ANALYSIS - Last week the UK held its EU referendum with the leave vote triumphant. Following the decision, farming organisations stressed that it is important that an early commitment is made to British farming.
The National Farmers' Union (NFU) President Meurig Raymond said that the organisation would campaign for the best possible access to markets in the EU and further afield, whilst ensuring that the UK is protected from imports that are produced to lower standards.
Head of the NFU’s Welsh branch, NFU Cymru, Stephen James said: “Negotiating and concluding trade agreements with the European Union and the rest of the world, for our exports, now becomes vital.

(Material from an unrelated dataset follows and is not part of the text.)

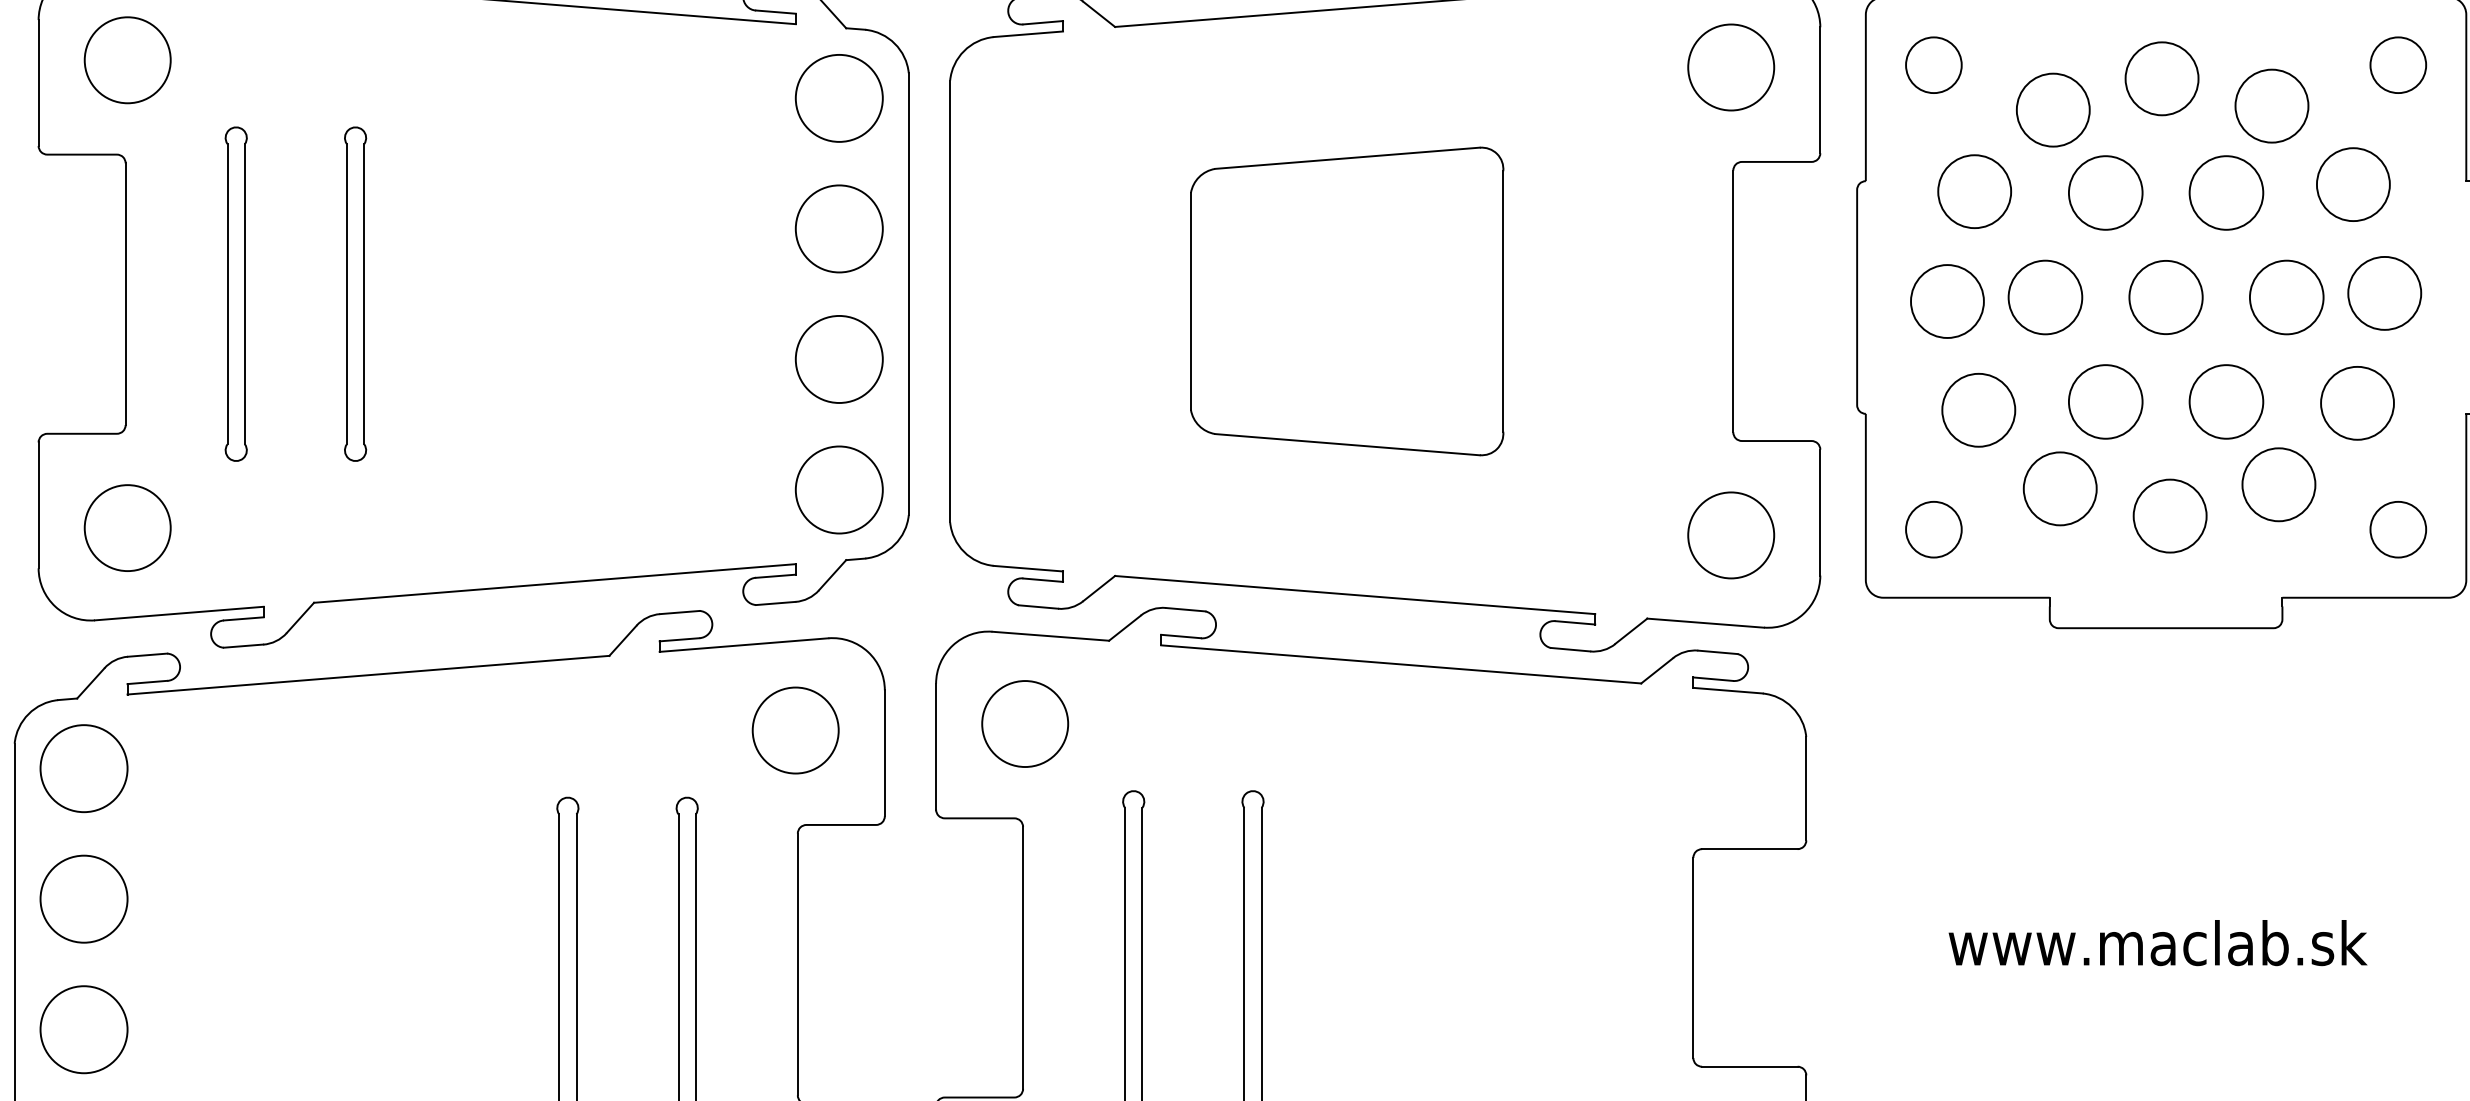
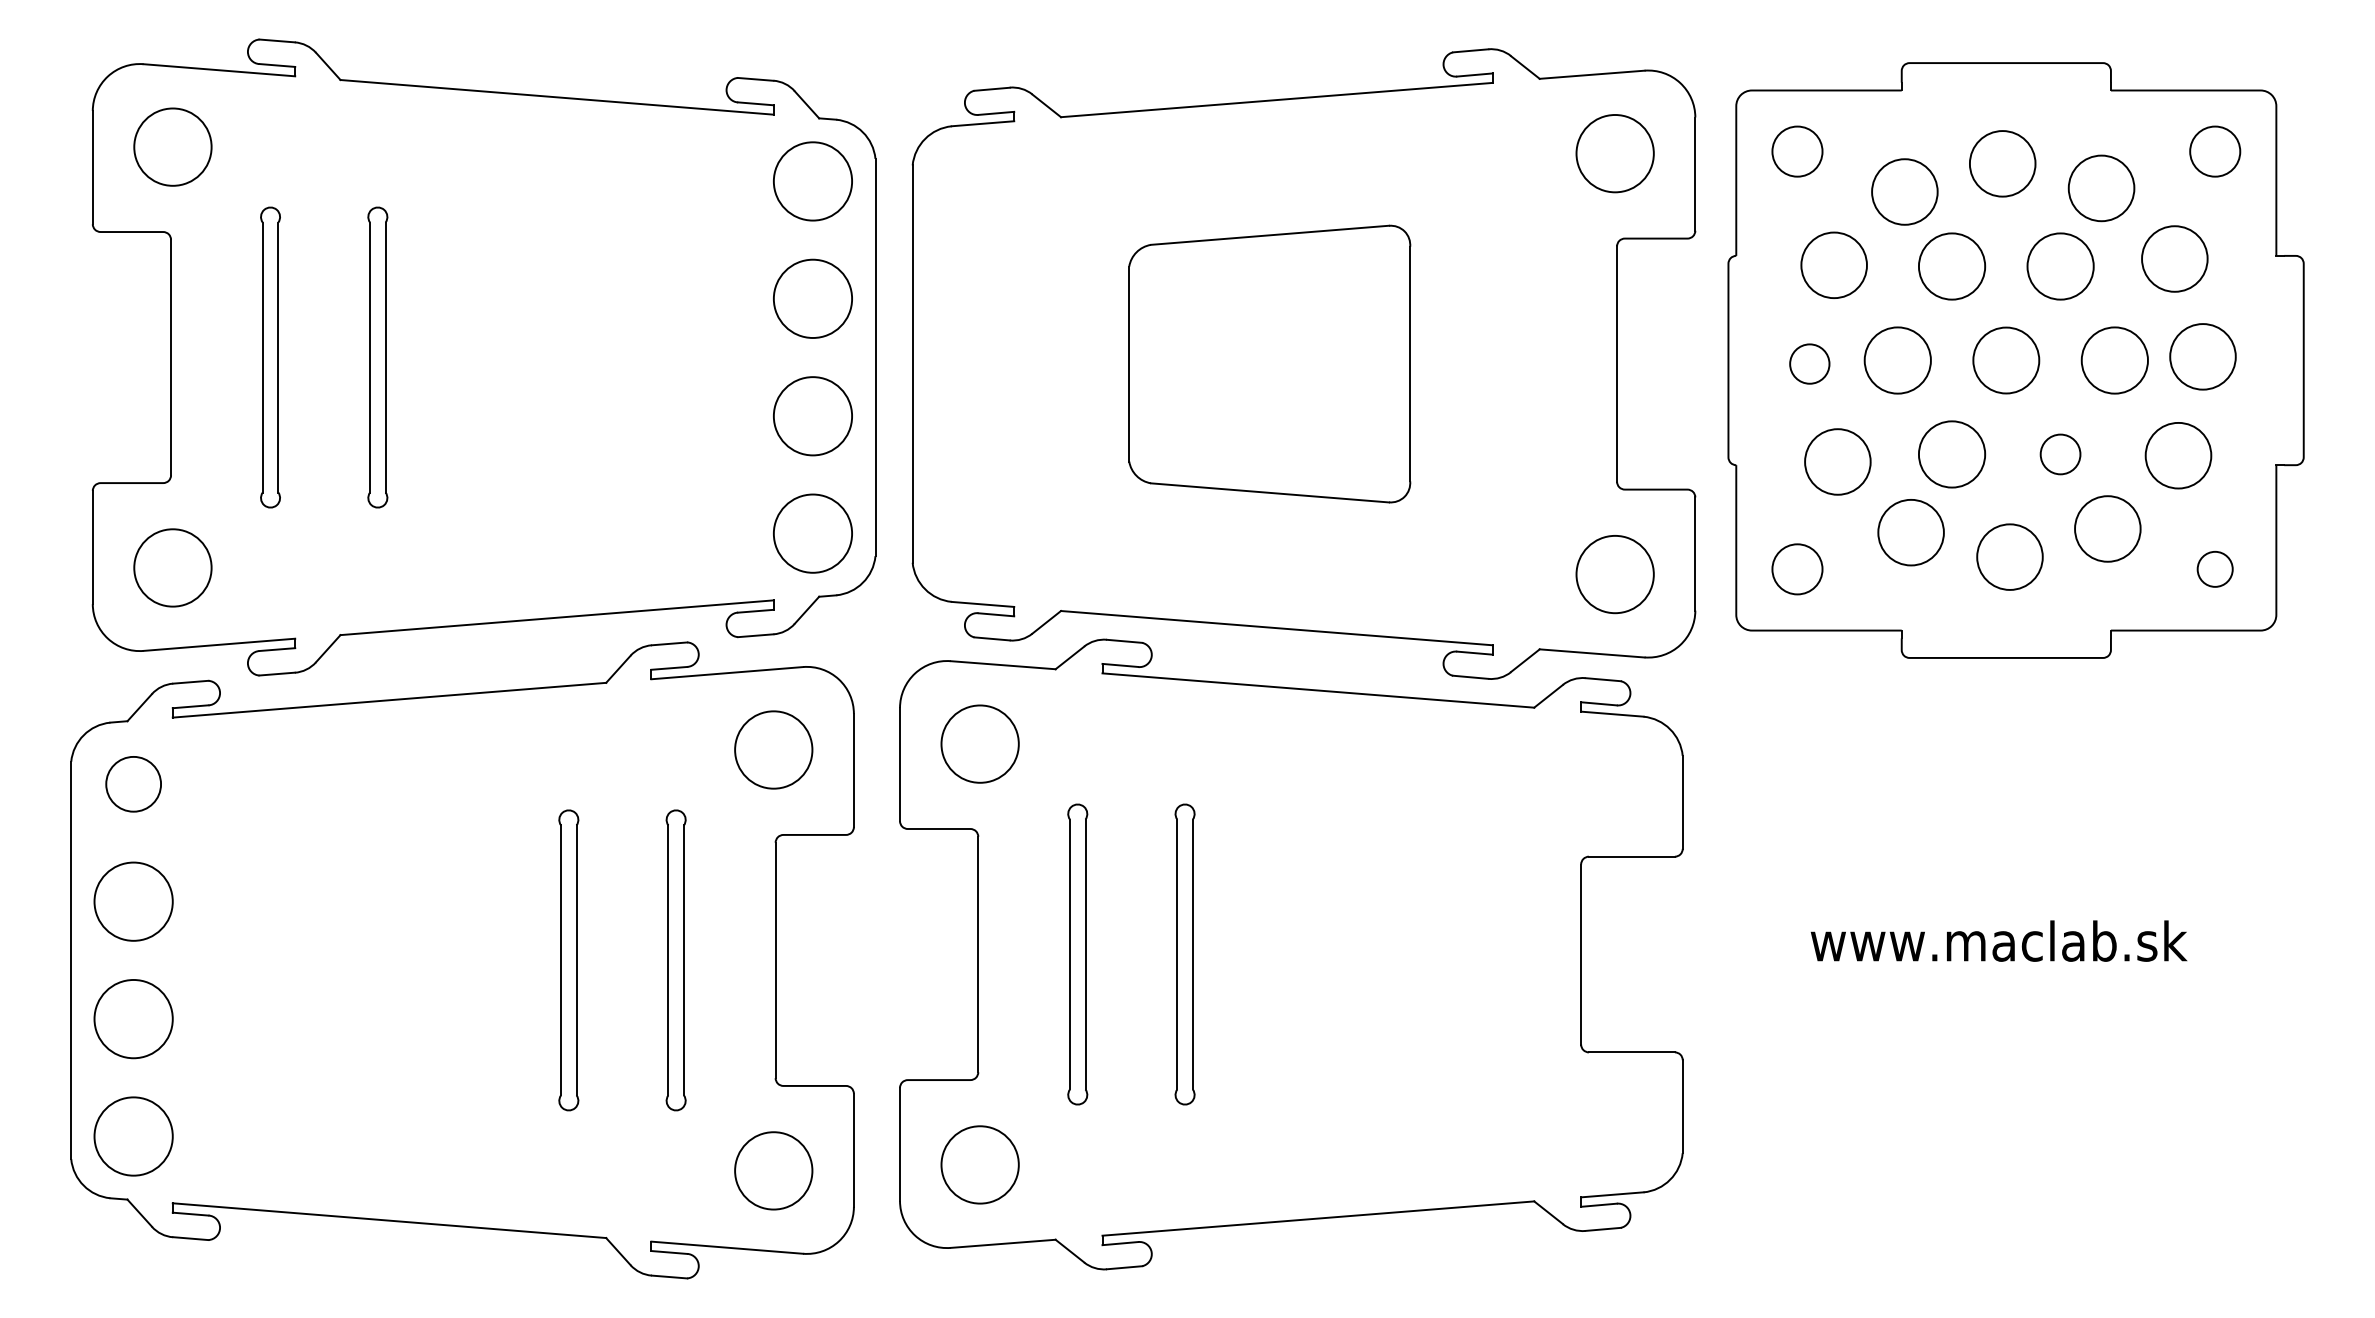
circle: (1947, 300) -> (1809, 363), size x0.6
circle: (2226, 401) -> (2060, 454), size x0.6
circle: (2398, 529) -> (2215, 569), size x0.7
circle: (83, 768) -> (133, 784), size x0.7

“Wales is particularly reliant on export markets and we will be looking to the UK Government to prioritise the negotiation of favourable trade agreements. Whilst doing so I would stress that it is essential that decision makers do not undermine domestic agriculture by opening the UK market to goods which do not meet our own high standards of production.”
The Royal College of Veterinary Surgeons and the British Veterinary Association both emphasised the importance of animal welfare in the forthcoming negotiations.
BVA President Sean Wensley said: "The UK's decision to leave the European Union will have a significant impact on matters of interest to the veterinary profession, particularly in relation to regulation, education, and workforce planning, but also in terms of animal welfare, research, surveillance, and animal movements.”
The Brexit will also impact on the agricultural sector of other countries around the world. Speaking before the vote, Irish Farmers Association (IFA) President Joe Healy commented: "Should the UK vote to leave the EU, Irish agriculture would undoubtedly suffer negative consequences, both in the short-term and the longer term."
US market analysts Steve Meyer and Len Steiner explained that despite all the various projections by economists, the reality is that no one really knows the true impact of the Brexit.
For US livestock producers, Mr Meyer and Mr Steiner believe the most important implication in the short term is what happens to the value of the US dollar and the effect this has on the relative price of US products sold overseas.
In disease news, two more cases of Porcine Epidemic Diarrhoea (PED) have been reported in Ontario, Canada. One affected a farrow-to-finish farm in Oxford county and the other a finisher unit in the Waterloo region.
More African Swine Fever outbreaks have also been reported, as Russia confirmed 13 new outbreaks in the west of the country. In total, 33 cases were reported in backyard farmed pigs and eight in wild boar.